An exact reproduction of each record is required.

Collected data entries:
════════════════

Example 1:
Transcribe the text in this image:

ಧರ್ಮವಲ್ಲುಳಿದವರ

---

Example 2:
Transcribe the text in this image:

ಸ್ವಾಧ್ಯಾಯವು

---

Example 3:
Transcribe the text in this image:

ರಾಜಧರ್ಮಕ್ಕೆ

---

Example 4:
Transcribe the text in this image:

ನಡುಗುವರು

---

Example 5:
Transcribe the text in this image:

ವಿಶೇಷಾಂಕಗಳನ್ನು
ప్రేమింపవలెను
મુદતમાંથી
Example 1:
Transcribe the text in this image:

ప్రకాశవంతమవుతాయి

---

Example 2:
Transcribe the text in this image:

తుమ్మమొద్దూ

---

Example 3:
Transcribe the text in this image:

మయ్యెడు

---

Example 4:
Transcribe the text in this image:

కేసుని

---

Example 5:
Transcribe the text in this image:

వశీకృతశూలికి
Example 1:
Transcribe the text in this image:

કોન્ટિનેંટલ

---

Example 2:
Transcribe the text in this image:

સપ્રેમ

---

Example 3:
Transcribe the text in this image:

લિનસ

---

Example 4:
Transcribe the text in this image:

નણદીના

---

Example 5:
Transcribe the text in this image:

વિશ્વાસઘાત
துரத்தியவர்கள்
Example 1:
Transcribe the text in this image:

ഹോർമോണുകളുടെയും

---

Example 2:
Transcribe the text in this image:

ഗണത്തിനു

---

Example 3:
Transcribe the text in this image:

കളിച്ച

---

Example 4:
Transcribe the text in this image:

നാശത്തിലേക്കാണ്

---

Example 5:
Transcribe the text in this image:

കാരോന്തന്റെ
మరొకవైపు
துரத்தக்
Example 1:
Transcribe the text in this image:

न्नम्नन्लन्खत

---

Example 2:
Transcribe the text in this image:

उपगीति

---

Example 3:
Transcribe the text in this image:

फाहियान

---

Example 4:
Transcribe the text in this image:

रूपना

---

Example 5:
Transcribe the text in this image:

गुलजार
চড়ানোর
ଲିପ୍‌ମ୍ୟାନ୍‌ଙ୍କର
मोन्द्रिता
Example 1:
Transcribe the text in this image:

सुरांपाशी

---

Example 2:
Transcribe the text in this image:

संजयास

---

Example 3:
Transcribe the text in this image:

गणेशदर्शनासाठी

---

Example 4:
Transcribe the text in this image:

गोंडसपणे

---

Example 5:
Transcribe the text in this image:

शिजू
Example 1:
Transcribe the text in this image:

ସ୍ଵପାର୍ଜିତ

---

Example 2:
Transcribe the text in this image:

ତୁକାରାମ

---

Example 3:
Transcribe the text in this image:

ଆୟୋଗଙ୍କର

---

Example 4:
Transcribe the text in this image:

════════════════

Output for this task:
Example 1:
Transcribe the text in this image:

ಧರ್ಮವಲ್ಲುಳಿದವರ

---

Example 2:
Transcribe the text in this image:

ಸ್ವಾಧ್ಯಾಯವು

---

Example 3:
Transcribe the text in this image:

ರಾಜಧರ್ಮಕ್ಕೆ

---

Example 4:
Transcribe the text in this image:

ನಡುಗುವರು

---

Example 5:
Transcribe the text in this image:

ವಿಶೇಷಾಂಕಗಳನ್ನು
ప్రేమింపవలెను
મુદતમાંથી
Example 1:
Transcribe the text in this image:

ప్రకాశవంతమవుతాయి

---

Example 2:
Transcribe the text in this image:

తుమ్మమొద్దూ

---

Example 3:
Transcribe the text in this image:

మయ్యెడు

---

Example 4:
Transcribe the text in this image:

కేసుని

---

Example 5:
Transcribe the text in this image:

వశీకృతశూలికి
Example 1:
Transcribe the text in this image:

કોન્ટિનેંટલ

---

Example 2:
Transcribe the text in this image:

સપ્રેમ

---

Example 3:
Transcribe the text in this image:

લિનસ

---

Example 4:
Transcribe the text in this image:

નણદીના

---

Example 5:
Transcribe the text in this image:

વિશ્વાસઘાત
துரத்தியவர்கள்
Example 1:
Transcribe the text in this image:

ഹോർമോണുകളുടെയും

---

Example 2:
Transcribe the text in this image:

ഗണത്തിനു

---

Example 3:
Transcribe the text in this image:

കളിച്ച

---

Example 4:
Transcribe the text in this image:

നാശത്തിലേക്കാണ്

---

Example 5:
Transcribe the text in this image:

കാരോന്തന്റെ
మరొకవైపు
துரத்தக்
Example 1:
Transcribe the text in this image:

न्नम्नन्लन्खत

---

Example 2:
Transcribe the text in this image:

उपगीति

---

Example 3:
Transcribe the text in this image:

फाहियान

---

Example 4:
Transcribe the text in this image:

रूपना

---

Example 5:
Transcribe the text in this image:

गुलजार
চড়ানোর
ଲିପ୍‌ମ୍ୟାନ୍‌ଙ୍କର
मोन्द्रिता
Example 1:
Transcribe the text in this image:

सुरांपाशी

---

Example 2:
Transcribe the text in this image:

संजयास

---

Example 3:
Transcribe the text in this image:

गणेशदर्शनासाठी

---

Example 4:
Transcribe the text in this image:

गोंडसपणे

---

Example 5:
Transcribe the text in this image:

शिजू
Example 1:
Transcribe the text in this image:

ସ୍ଵପାର୍ଜିତ

---

Example 2:
Transcribe the text in this image:

ତୁକାରାମ

---

Example 3:
Transcribe the text in this image:

ଆୟୋଗଙ୍କର

---

Example 4:
Transcribe the text in this image:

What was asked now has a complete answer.